Venezuela tra Congresso PSUV e arresti eccellenti

I nord coreani non si devono più preoccupare, il loro Presidente Eterno, Kim-Il-Sung ha un omologo, infatti, come ci dice la TV chavista Tele Sur “Le masse rivoluzionarie hanno nominato Hugo Chavez Presidente Eterno del Venezuela”. Questa decisione è stata presa durante il III Congresso del Partito Socialista Unificato del Venezuela (PSUV) in corso di celebrazione a Caracas da sabato fino a giovedì 31. Il Congresso, nelle intenzioni dei due principali esponenti dello chavismo, il presidente Maduro, presidente del PSUV, e Diosdato Capello, presidente dell’Assemblea Nazionale e numero due del partito, con la mobilitazione dei sette milioni e mezzo di iscritti, speravano di avere la forza per introdurre una serie di riforme capaci di salvare il paese dall’alta inflazione, dalla mancanza di prodotti di base, dalla profonda crisi economica del paese.

Le cose sembrano non essere andate come speravano i due leader, sembra che appena il 15% o il 20% degli iscritti sia andato al voto. Sembra come forma di protesta contro i gruppi corrotti dello chavismo  o l’imposizione di delegati non votabili, come il figlio di Maduro. Impassibile, Maduro ha letto la lista degli eletti nella stessa domenica, giorno di votazione, i dati sulla partecipazione richiesti da alcuni non sono stati forniti perché ininfluenti. Tutto sembrava filare liscio, quando, nell’isola olandese di Aruba viene arrestato il generale in pensione Hugo Carvajal, ex direttore dei servizi segreti ai tempi di Chavez. Senza precedenti la reazione di Maduro: “Si tratta di una ignobile imboscata, mi gioco la presidenza, su Carvajal, l’esercito tutto ed il paese sono con lui. Reagiremo in termini politici, economici e con tutti i mezzi contro questo sopruso ignobile”. Subito vengono interrotti i voli per l’isola che è meta privilegiata dei venezuelani.

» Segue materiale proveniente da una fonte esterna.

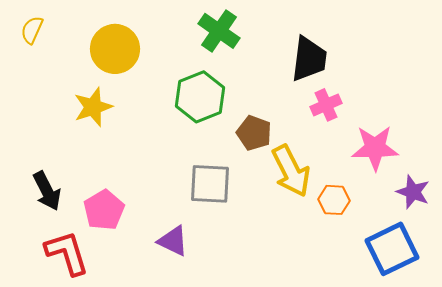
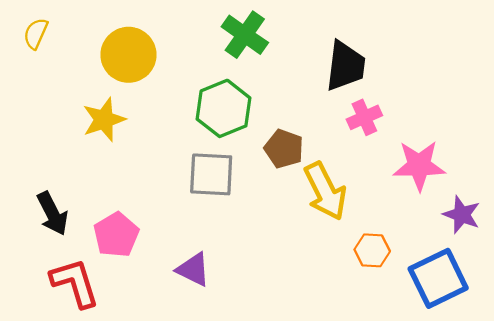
gray square: (210, 184) -> (211, 174), moved
orange hexagon: (334, 200) -> (372, 250), moved

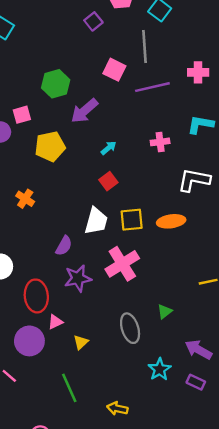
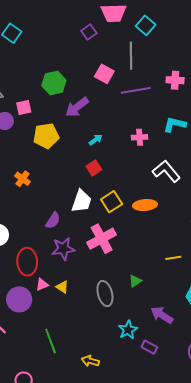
white L-shape: (194, 180) -> (166, 171), turned 36
yellow square: (132, 220) -> (112, 202), turned -30
yellow triangle: (81, 342) -> (62, 287), moved, turned -48
purple rectangle: (196, 382) -> (149, 347), moved

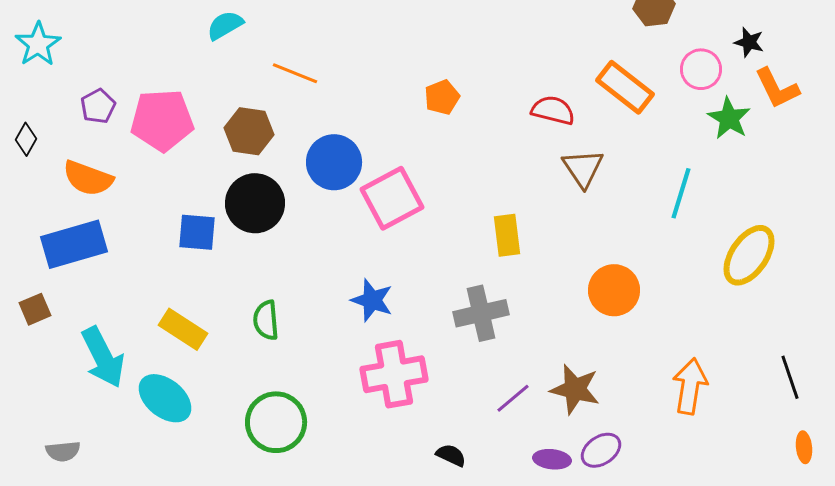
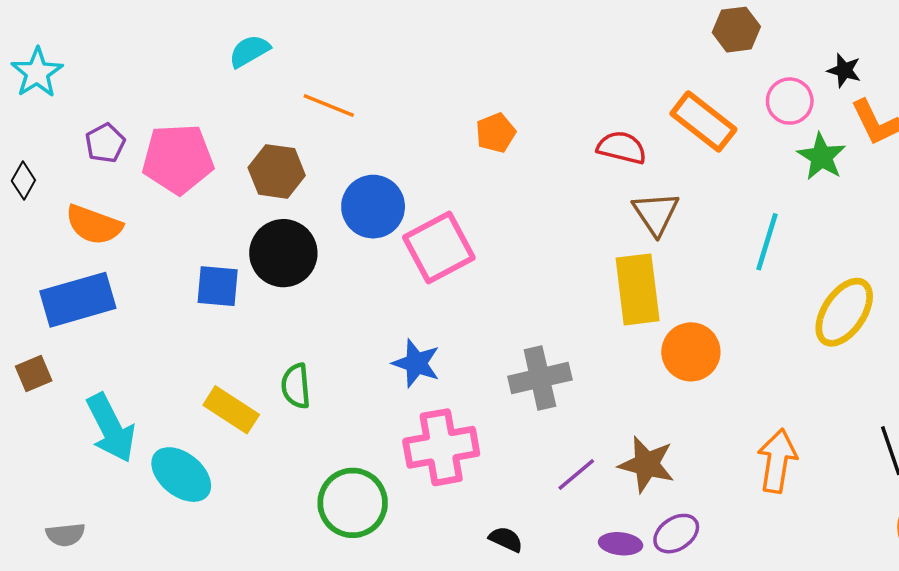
yellow rectangle: (507, 235) -> (638, 289), moved, size x1.5
yellow rectangle: (183, 329) -> (231, 410), moved
green circle: (276, 422) -> (353, 503), moved

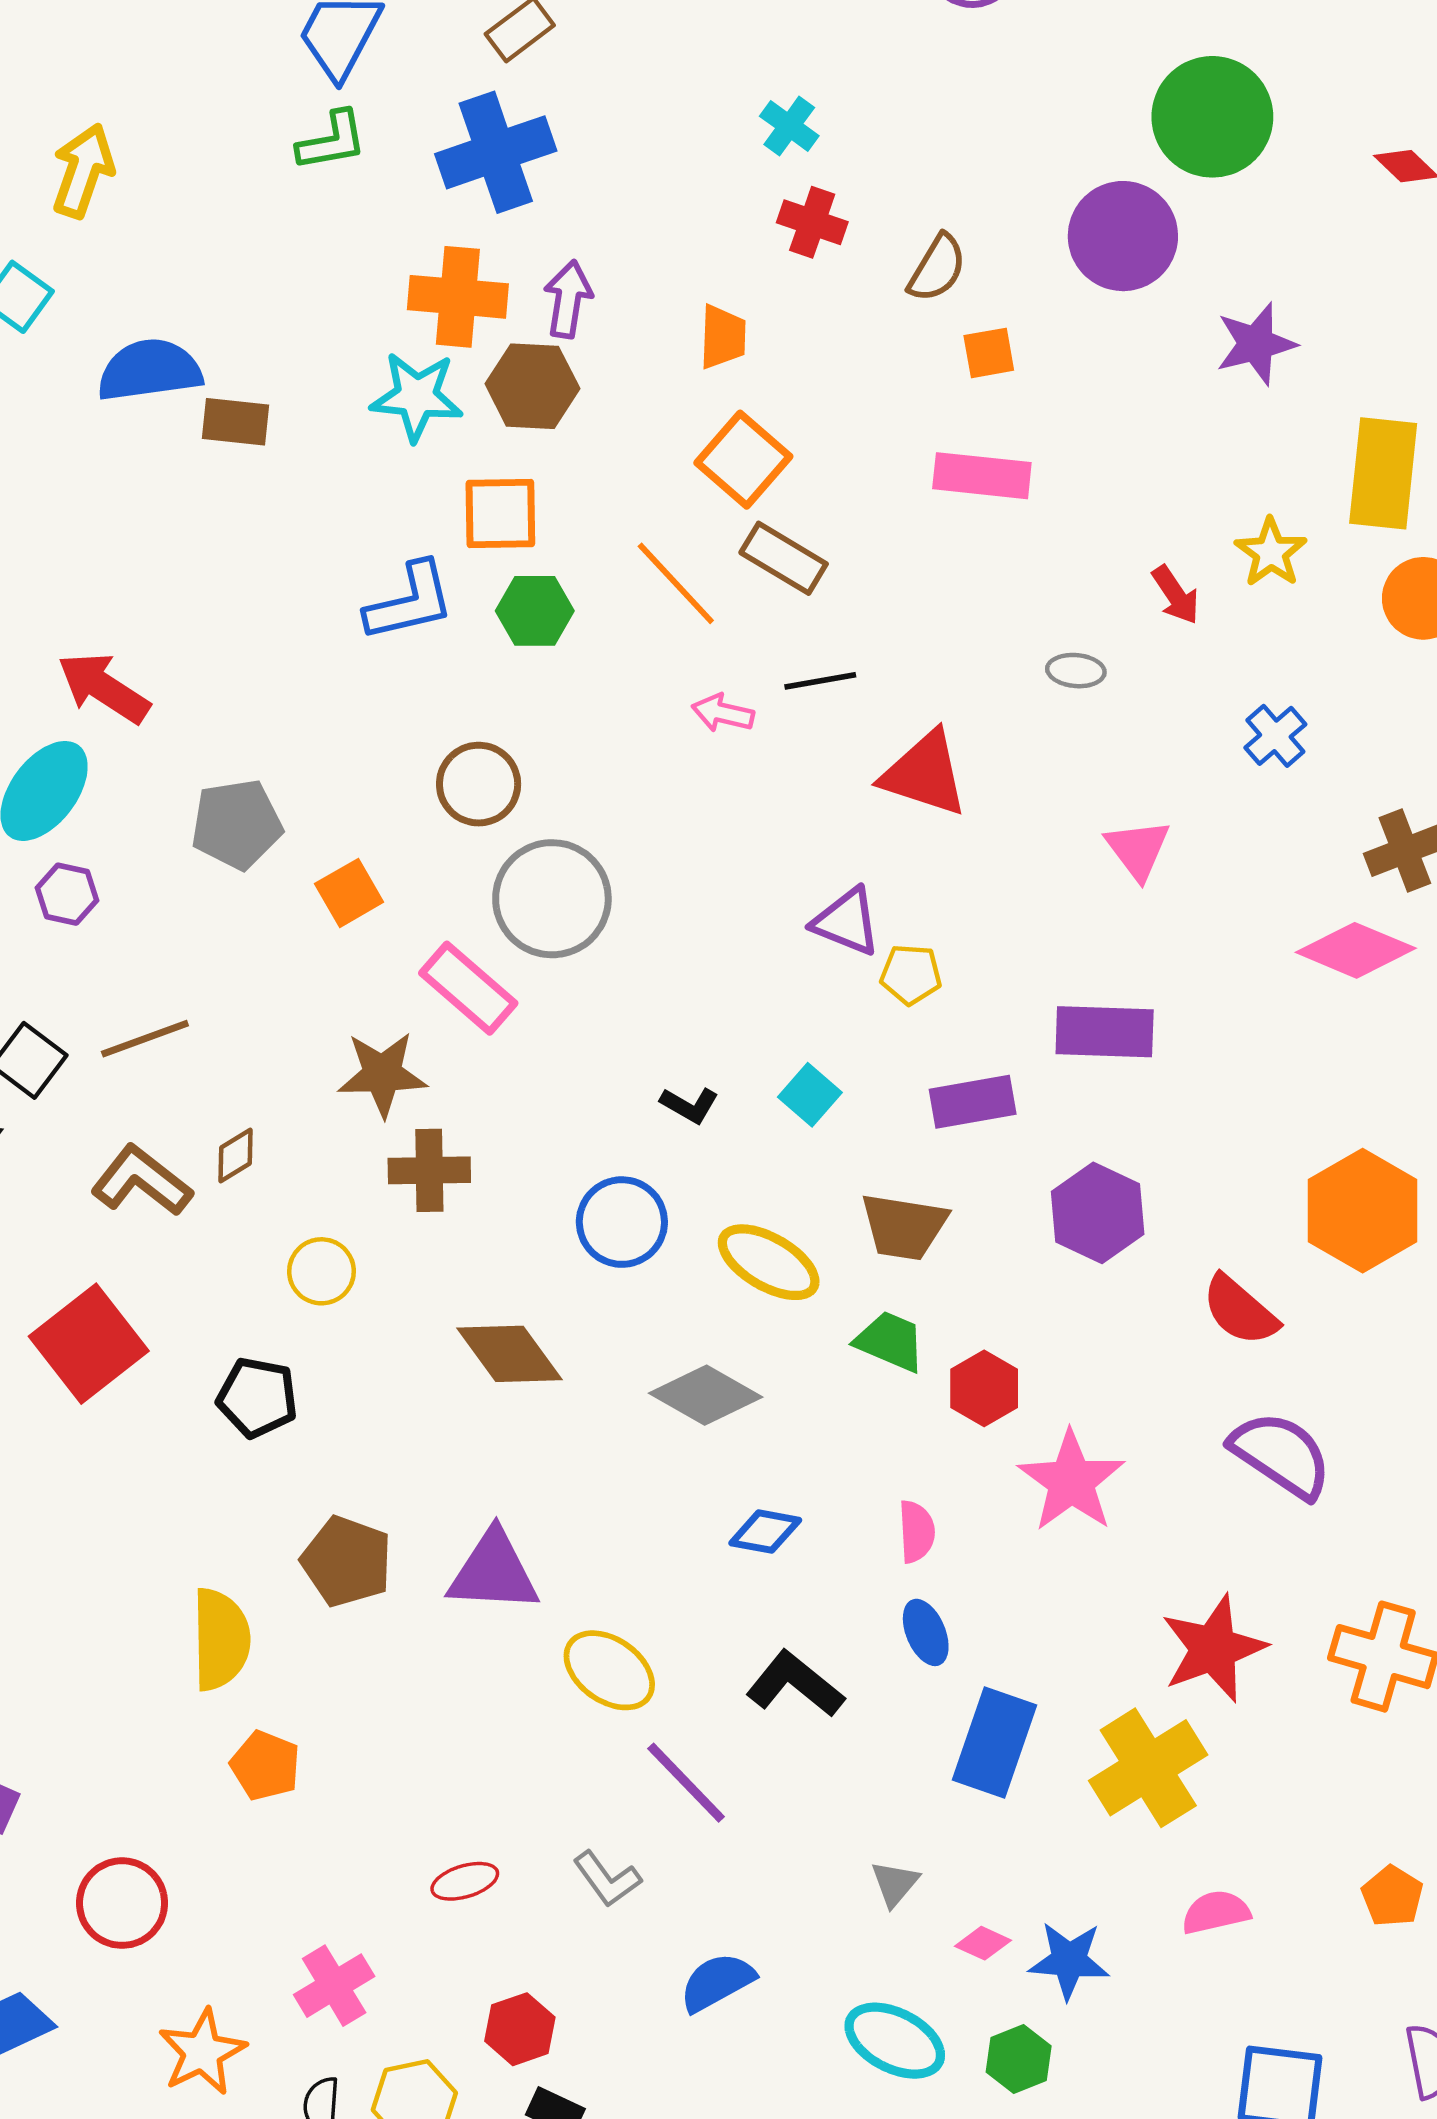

Maduro minaccia pure l’Olanda, chiedendole di intervenire sulla giustizia di Aruba, giustizia che difende il suo operato dicendo che Hugo Carvajal non è, come dice Maduro, il console venezuelano di Aruba, non vi è nessun accredito, pertanto è valido il suo arresto richiesto da ben sei mandati provenienti dagli USA.

Molti esperti, interrogati sulla violenta reazione di Maduro all’arresto di Carvajal, la ritengono normale, dato il peso dell’uomo. Per anni Carvajal è stato dietro tutte le operazioni più riservate degli chavisti, dai rapporti con le FARC a quelli con i narcotrafficanti. In caso di estradizione in USA, con la prospettiva di finire la sua vita nelle carceri, come reagirà Carvajal? L’ex ministro della difesa Vicente Luis Narvaez Churion la mette scherzosamente dicendo :”I chavisti temono che Carvajal finisca per cantare meglio di Pavarotti”. Non bisogna dimenticare che gli USA, oltre ad avere prove ed informazioni, hanno i contenuti dei computer di Reys. Nel 2008, in una incursione in territorio ecuadoriano, i colombiani non solo uccisero il numero due delle FARC Reys, ma si impadronirono pure dei suoi computer. I loro contenuti furono poi passati agli USA.

Comprensibile il terrore dei leader chavisti che, nel caso di una perdita del potere in Venezuela, potrebbero finire in carcere. Alcuni piani di Cuba, dell’Iran e degli Hezbollah in Venezuela destano la forte curiosità degli USA. Ma domenica altra sorpresa, Carvajal viene liberato da Aruba con motivazioni molto opache, torna in Venezuela ricevuto dai leader venezuelani come un eroe, felici per lo scampato pericolo. Gli USA  sono furiosi.